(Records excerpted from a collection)
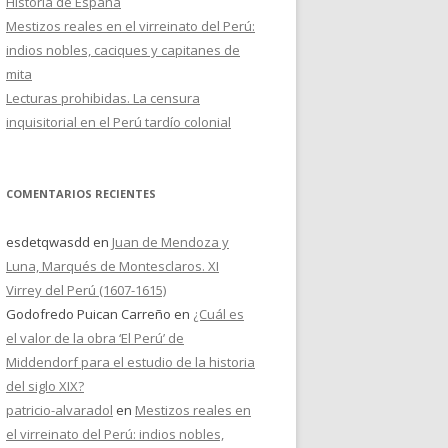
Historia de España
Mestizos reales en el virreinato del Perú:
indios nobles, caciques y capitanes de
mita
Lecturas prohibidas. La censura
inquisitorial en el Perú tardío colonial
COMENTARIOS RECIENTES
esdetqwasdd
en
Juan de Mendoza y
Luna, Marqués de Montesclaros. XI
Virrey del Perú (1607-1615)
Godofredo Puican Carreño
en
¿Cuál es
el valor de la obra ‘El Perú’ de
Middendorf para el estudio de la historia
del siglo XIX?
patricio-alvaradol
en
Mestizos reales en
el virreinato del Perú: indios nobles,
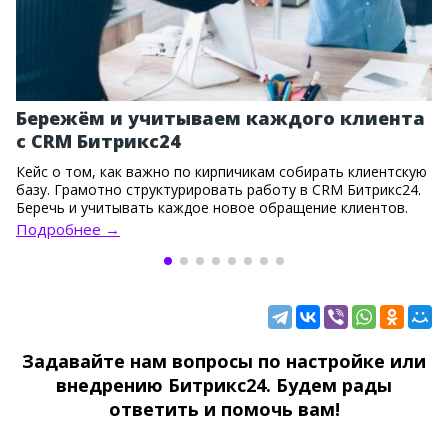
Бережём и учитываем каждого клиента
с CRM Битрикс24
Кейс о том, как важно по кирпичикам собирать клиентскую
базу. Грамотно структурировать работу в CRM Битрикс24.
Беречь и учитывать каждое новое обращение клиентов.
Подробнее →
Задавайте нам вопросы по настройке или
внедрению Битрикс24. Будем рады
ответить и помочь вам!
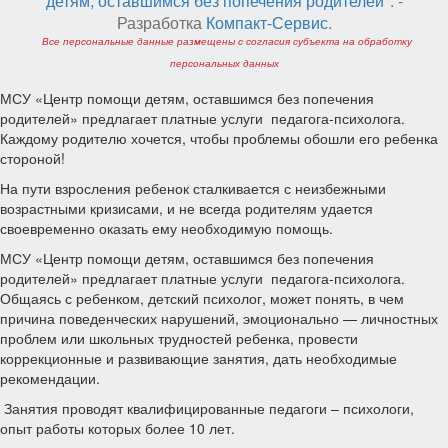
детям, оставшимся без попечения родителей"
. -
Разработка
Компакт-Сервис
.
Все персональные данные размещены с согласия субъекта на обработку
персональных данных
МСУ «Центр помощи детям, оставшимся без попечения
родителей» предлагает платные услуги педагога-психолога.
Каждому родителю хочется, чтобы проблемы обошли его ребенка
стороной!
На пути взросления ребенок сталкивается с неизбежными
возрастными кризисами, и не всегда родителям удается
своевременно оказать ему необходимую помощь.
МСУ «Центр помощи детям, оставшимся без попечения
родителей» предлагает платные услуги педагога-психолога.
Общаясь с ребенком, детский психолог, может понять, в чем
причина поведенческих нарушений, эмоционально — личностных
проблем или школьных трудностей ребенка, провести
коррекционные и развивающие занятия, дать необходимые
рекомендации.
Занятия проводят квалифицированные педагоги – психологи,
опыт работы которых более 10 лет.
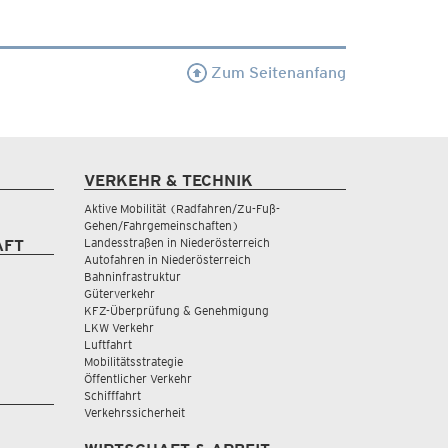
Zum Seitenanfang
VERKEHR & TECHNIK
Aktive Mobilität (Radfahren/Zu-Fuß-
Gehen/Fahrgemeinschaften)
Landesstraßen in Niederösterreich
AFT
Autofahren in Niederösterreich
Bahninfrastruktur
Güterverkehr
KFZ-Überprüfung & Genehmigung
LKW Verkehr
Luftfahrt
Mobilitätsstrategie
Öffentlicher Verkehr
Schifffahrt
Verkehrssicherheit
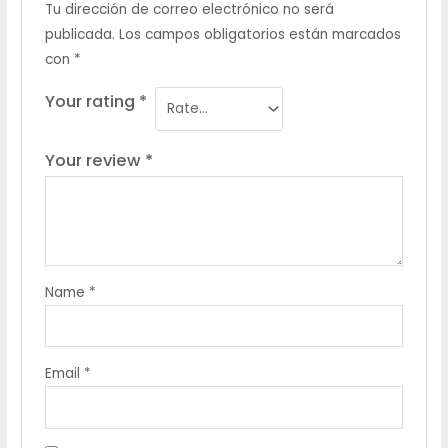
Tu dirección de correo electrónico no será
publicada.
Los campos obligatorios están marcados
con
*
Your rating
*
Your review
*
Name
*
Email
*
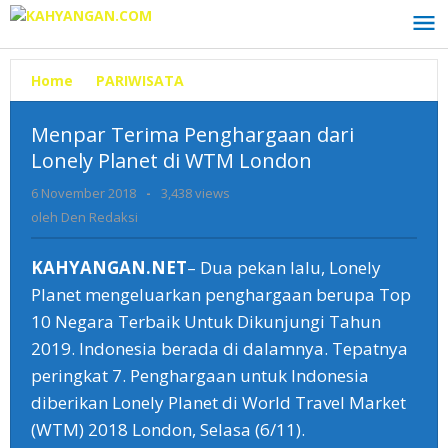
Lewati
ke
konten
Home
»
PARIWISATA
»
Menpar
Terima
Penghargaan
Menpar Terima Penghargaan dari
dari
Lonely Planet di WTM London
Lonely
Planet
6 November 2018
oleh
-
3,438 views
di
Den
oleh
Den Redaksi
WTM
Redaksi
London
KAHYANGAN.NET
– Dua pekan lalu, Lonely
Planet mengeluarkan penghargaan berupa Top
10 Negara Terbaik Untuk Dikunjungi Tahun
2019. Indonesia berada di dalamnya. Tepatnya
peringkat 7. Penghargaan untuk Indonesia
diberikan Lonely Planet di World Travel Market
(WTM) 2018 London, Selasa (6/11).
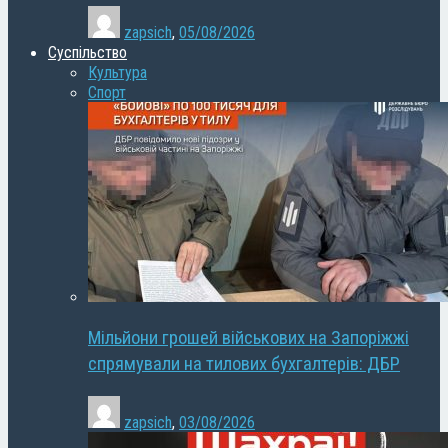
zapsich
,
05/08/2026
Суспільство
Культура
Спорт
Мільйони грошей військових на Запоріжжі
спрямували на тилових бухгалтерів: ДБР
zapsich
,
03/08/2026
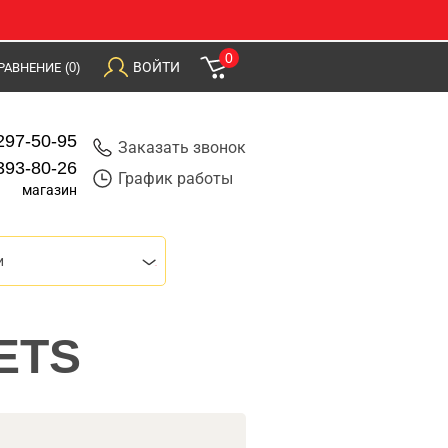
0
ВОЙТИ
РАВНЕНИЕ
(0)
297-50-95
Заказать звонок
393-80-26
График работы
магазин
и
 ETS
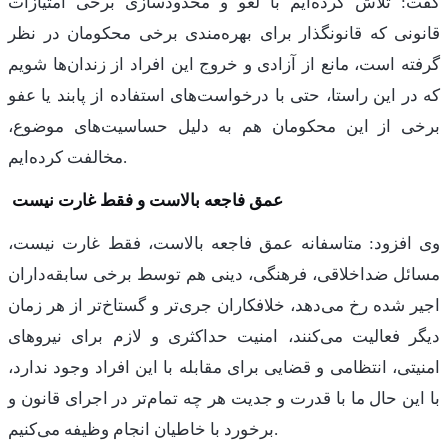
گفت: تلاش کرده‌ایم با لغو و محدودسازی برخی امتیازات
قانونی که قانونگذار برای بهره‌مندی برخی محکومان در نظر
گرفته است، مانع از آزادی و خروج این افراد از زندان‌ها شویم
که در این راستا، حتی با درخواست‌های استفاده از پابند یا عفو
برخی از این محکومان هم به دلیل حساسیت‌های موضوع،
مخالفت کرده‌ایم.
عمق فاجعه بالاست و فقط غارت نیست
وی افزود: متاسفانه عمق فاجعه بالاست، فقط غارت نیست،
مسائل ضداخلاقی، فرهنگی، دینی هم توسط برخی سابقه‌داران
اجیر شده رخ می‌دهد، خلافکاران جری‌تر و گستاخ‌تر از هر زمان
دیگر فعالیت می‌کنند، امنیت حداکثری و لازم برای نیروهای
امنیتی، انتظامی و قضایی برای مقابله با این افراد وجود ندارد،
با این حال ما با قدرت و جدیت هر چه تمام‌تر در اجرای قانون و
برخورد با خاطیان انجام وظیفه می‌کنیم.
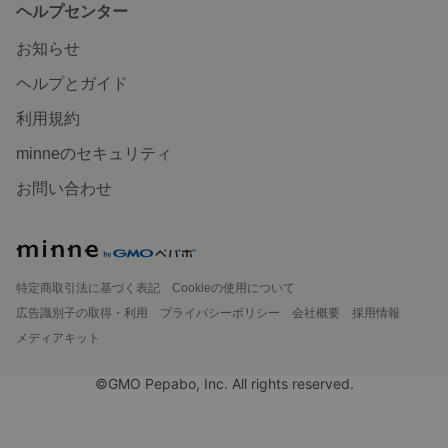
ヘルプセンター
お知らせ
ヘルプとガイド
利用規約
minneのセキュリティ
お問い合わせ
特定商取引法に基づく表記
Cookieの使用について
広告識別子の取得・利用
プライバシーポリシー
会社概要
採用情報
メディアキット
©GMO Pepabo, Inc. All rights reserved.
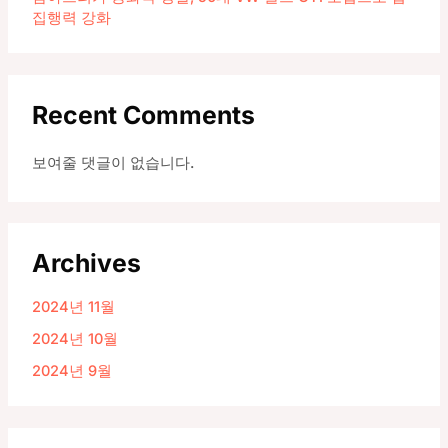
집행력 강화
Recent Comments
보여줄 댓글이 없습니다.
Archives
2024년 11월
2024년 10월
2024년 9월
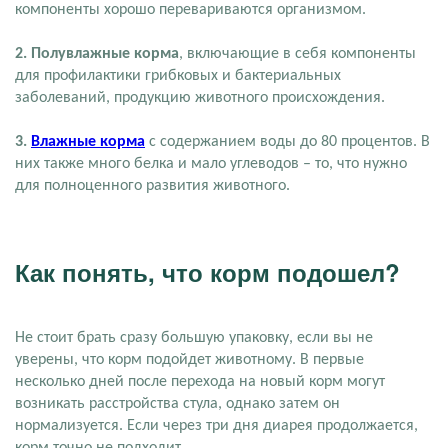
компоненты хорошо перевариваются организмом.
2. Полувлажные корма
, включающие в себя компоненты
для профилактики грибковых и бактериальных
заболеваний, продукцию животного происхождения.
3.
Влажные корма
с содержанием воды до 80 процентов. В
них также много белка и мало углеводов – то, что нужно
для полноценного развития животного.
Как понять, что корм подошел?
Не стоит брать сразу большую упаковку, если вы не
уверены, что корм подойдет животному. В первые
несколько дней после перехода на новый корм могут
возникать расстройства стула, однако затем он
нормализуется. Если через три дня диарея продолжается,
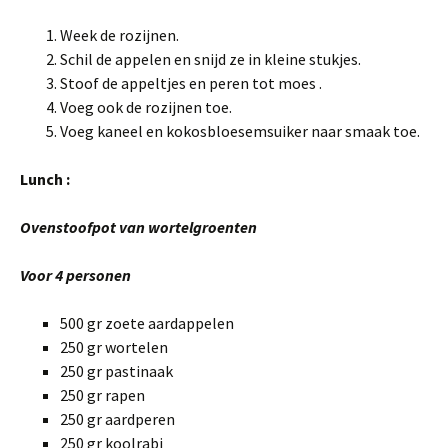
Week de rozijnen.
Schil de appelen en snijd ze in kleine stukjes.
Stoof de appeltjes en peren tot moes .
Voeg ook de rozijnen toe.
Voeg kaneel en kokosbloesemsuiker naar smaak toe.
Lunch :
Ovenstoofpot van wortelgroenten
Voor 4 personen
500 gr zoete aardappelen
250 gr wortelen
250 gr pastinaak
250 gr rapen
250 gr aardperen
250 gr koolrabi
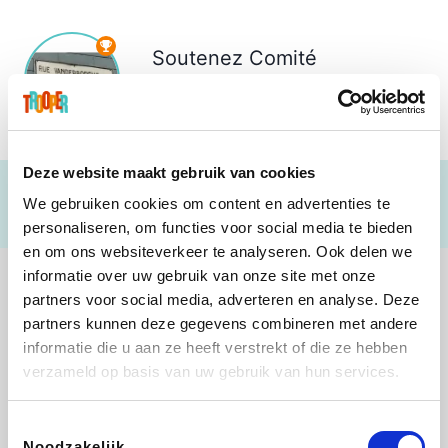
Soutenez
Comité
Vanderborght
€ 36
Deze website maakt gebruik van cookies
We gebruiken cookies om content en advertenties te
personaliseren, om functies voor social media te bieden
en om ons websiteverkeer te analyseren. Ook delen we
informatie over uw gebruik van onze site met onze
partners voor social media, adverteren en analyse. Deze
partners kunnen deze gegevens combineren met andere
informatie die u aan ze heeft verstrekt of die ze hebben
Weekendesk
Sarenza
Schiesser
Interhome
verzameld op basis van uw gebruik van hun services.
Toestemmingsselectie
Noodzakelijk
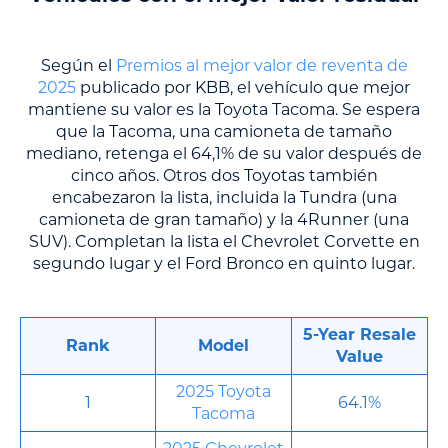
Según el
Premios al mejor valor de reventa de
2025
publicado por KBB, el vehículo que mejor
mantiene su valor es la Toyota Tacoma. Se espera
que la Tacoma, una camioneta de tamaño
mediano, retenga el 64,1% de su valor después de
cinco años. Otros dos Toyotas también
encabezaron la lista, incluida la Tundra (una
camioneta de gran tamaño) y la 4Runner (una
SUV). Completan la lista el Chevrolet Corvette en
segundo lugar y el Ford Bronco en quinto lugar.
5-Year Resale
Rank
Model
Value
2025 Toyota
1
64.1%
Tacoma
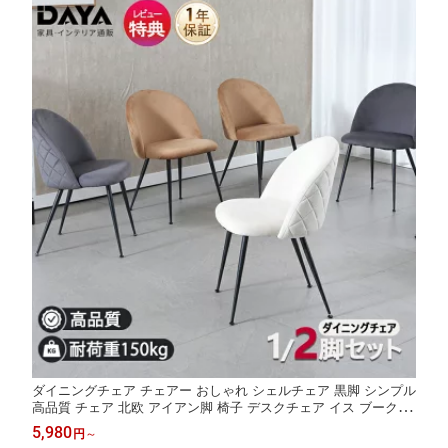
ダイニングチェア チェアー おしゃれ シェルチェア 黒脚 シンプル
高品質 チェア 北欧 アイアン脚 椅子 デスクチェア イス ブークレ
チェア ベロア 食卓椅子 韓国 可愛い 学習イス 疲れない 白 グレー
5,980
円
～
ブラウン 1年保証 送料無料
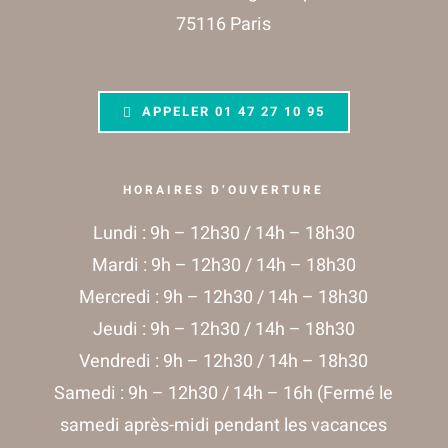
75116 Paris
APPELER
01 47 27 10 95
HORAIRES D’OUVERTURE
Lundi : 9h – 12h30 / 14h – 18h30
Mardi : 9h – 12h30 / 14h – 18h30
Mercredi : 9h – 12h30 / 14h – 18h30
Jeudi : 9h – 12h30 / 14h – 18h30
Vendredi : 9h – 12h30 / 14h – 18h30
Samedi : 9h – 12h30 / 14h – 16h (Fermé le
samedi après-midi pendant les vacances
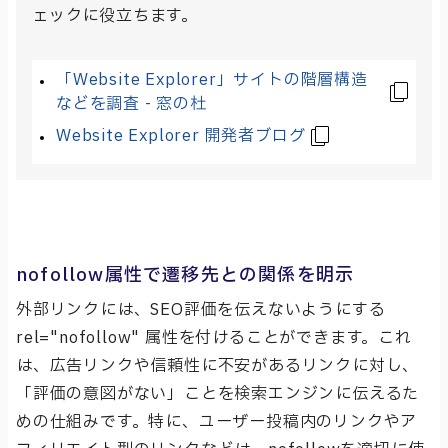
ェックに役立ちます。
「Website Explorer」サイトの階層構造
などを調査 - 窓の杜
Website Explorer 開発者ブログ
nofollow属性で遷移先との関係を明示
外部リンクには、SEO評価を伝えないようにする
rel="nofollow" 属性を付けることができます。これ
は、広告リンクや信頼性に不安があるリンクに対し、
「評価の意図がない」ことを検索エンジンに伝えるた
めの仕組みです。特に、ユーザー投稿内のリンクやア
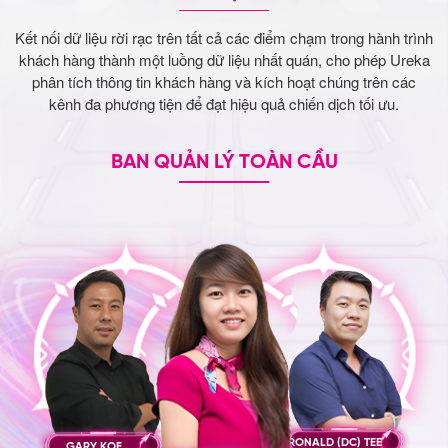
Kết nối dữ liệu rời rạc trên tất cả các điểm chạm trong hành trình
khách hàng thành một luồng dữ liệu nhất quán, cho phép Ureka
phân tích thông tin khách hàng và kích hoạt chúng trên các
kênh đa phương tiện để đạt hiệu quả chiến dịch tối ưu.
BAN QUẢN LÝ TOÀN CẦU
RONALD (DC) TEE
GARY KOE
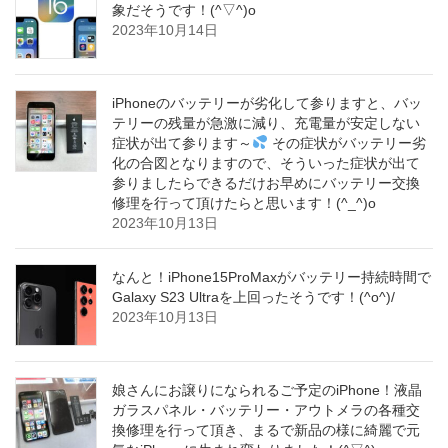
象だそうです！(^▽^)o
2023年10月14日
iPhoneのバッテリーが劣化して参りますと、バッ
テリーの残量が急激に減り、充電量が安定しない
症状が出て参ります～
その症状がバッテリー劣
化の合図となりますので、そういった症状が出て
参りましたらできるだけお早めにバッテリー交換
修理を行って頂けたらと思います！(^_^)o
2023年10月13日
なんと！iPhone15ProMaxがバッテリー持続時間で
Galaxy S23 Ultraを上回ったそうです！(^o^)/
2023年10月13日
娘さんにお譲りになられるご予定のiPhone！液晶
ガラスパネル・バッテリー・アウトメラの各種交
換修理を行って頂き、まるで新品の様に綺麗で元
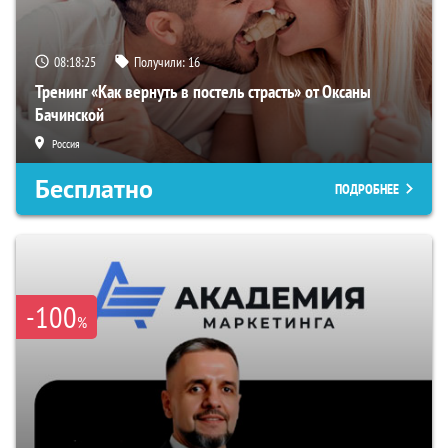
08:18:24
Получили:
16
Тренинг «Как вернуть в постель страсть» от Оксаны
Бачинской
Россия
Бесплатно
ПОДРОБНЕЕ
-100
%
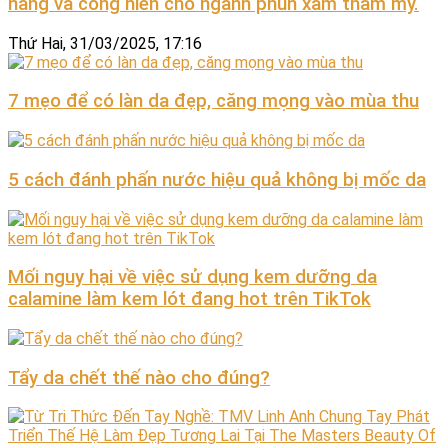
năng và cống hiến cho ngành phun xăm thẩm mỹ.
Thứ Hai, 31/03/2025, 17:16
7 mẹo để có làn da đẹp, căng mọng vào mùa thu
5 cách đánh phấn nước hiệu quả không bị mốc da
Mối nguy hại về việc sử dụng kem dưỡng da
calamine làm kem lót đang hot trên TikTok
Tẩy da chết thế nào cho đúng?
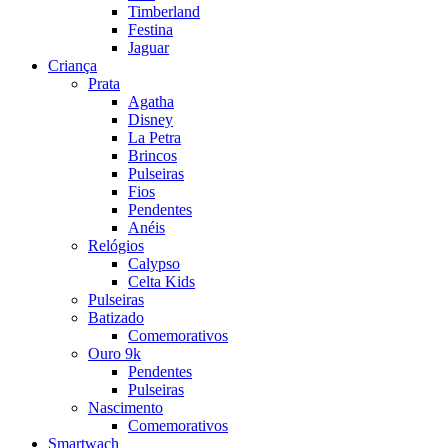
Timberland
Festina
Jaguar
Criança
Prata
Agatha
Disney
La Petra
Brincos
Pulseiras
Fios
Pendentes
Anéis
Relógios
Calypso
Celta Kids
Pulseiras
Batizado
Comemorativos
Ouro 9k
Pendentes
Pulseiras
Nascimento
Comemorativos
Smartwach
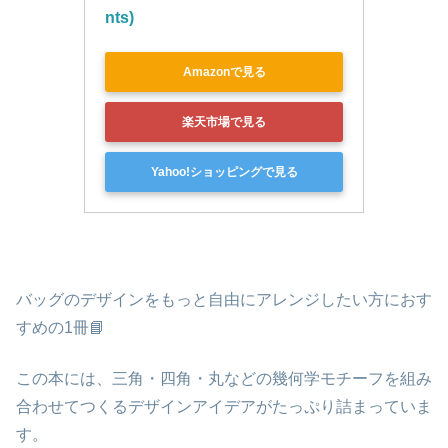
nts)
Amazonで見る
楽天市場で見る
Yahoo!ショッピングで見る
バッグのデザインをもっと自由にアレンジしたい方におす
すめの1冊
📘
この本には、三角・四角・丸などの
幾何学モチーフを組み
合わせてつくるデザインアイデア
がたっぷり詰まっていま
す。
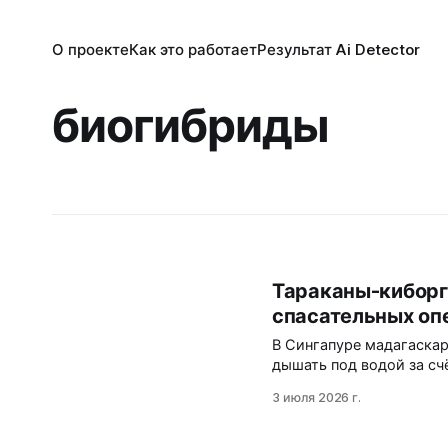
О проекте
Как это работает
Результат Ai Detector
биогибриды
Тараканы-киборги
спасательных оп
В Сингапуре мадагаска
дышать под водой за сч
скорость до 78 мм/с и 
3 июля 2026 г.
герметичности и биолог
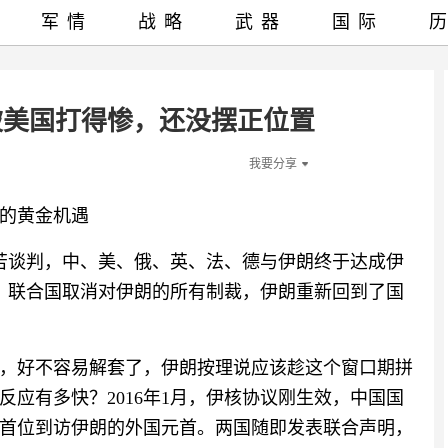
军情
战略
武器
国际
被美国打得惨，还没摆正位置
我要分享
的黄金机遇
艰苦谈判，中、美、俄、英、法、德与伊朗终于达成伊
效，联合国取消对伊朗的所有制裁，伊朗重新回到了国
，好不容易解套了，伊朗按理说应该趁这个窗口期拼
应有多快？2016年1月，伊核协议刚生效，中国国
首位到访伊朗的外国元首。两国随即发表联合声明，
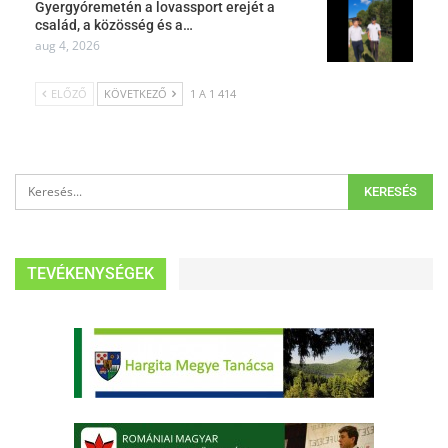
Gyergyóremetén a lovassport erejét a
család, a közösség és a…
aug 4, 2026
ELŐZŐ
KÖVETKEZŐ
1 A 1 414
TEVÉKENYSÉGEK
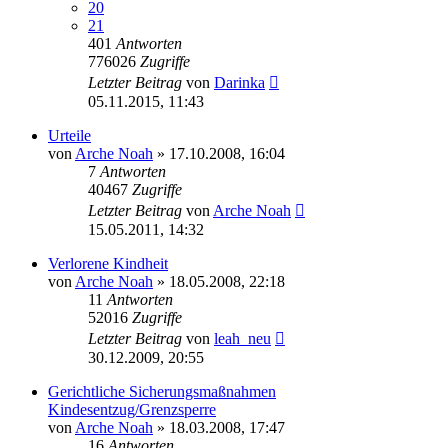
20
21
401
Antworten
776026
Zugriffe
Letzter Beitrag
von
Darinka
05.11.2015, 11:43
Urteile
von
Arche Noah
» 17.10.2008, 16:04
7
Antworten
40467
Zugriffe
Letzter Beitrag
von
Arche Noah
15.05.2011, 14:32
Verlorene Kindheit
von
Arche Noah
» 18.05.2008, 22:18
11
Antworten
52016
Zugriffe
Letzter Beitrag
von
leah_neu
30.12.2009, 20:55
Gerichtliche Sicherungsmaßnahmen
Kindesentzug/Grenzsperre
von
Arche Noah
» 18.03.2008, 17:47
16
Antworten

▸ **EXERCISE OBJECTIVE**: Repeat exactly the lines from the first line of the records above through the line containing "рекомендации.", both included. Leave out the pictures.

▸ **RESULT OF THIS EXERCISE**:
Historia de España
Mestizos reales en el virreinato del Perú:
indios nobles, caciques y capitanes de
mita
Lecturas prohibidas. La censura
inquisitorial en el Perú tardío colonial
COMENTARIOS RECIENTES
esdetqwasdd
en
Juan de Mendoza y
Luna, Marqués de Montesclaros. XI
Virrey del Perú (1607-1615)
Godofredo Puican Carreño
en
¿Cuál es
el valor de la obra ‘El Perú’ de
Middendorf para el estudio de la historia
del siglo XIX?
patricio-alvaradol
en
Mestizos reales en
el virreinato del Perú: indios nobles,
Бережём и учитываем каждого клиента
с CRM Битрикс24
Кейс о том, как важно по кирпичикам собирать клиентскую
базу. Грамотно структурировать работу в CRM Битрикс24.
Беречь и учитывать каждое новое обращение клиентов.
Подробнее →
Задавайте нам вопросы по настройке или
внедрению Битрикс24. Будем рады
ответить и помочь вам!
детям, оставшимся без попечения родителей"
. -
Разработка
Компакт-Сервис
.
Все персональные данные размещены с согласия субъекта на обработку
персональных данных
МСУ «Центр помощи детям, оставшимся без попечения
родителей» предлагает платные услуги педагога-психолога.
Каждому родителю хочется, чтобы проблемы обошли его ребенка
стороной!
На пути взросления ребенок сталкивается с неизбежными
возрастными кризисами, и не всегда родителям удается
своевременно оказать ему необходимую помощь.
МСУ «Центр помощи детям, оставшимся без попечения
родителей» предлагает платные услуги педагога-психолога.
Общаясь с ребенком, детский психолог, может понять, в чем
причина поведенческих нарушений, эмоционально — личностных
проблем или школьных трудностей ребенка, провести
коррекционные и развивающие занятия, дать необходимые
рекомендации.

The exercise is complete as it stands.